Heat Equation Finite Element Method

# Heat Equation Finite Element Method

This tutorial will introduce you to the functionality for solving a PDE. Other introductions can be found by checking out DiffEqTutorials.jl. This tutorial assumes you have read the Ordinary Differential Equations tutorial.

In this example we will solve the heat equation $u_t=Δu+f$. To do this, we define a HeatProblem which contains the function $f$ and the boundary conditions. We specify one as follows:

f(t,x,u)  = ones(size(x,1)) - .5u
u0_func(x) = zeros(size(x,1))

Here the equation we chose was nonlinear since $f$ depends on the variable $u$. Thus we specify f=f(u,x,t). If $f$ did not depend on u, then we would specify f=f(x,t). We do need to specify $gD$ (the Dirichlet boundary condition) and $gN$ (the Neumann boundary condition) since both are zero. $u_0$ specifies the initial condition. These together give a HeatProblem object which holds everything that specifies a Heat Equation Problem.
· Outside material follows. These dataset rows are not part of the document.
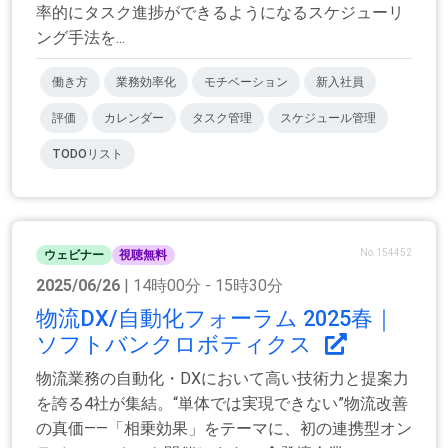
率的にタスク進捗ができるようになるスケジューリ
ング手法を...
働き方
業務効率化
モチベーション
新入社員
評価
カレンダー
タスク管理
スケジュール管理
TODOリスト
No.154452
ウェビナー
視聴無料
2025/06/26
| 14時00分 - 15時30分
物流DX/自動化フォーラム 2025春｜
ソフトバンクロボティクス
物流業務の自動化・DXにおいて高い技術力と提案力
を誇る4社が集結。“単体では実現できない”物流改善
の真価――「相乗効果」をテーマに、初の連携型オン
We then generate a mesh. We will solve the equation on the parabolic cylinder $[0,1]^2 \times [0,1]$. You can think of this as the cube, or at every time point from 0 to 1, the domain is the unit square. To generate this mesh, we use the command

tspan = (0.0,1.0)
dx = 1//2^(3)
dt = 1//2^(7)
mesh = parabolic_squaremesh([0 1 0 1],dx,dt,tspan,:neumann)
u0 = u0_func(mesh.node)
prob = HeatProblem(u0,f,mesh)

Notice that here we used the mesh to generate our u0 from a function which specifies u0. We then call the solver

sol = solve(prob,FEMDiffEqHeatImplicitEuler())

Here we have chosen to use the ImplicitEuler algorithm to solve the equation. Other algorithms and their descriptions can be found in the solvers part of the documentation.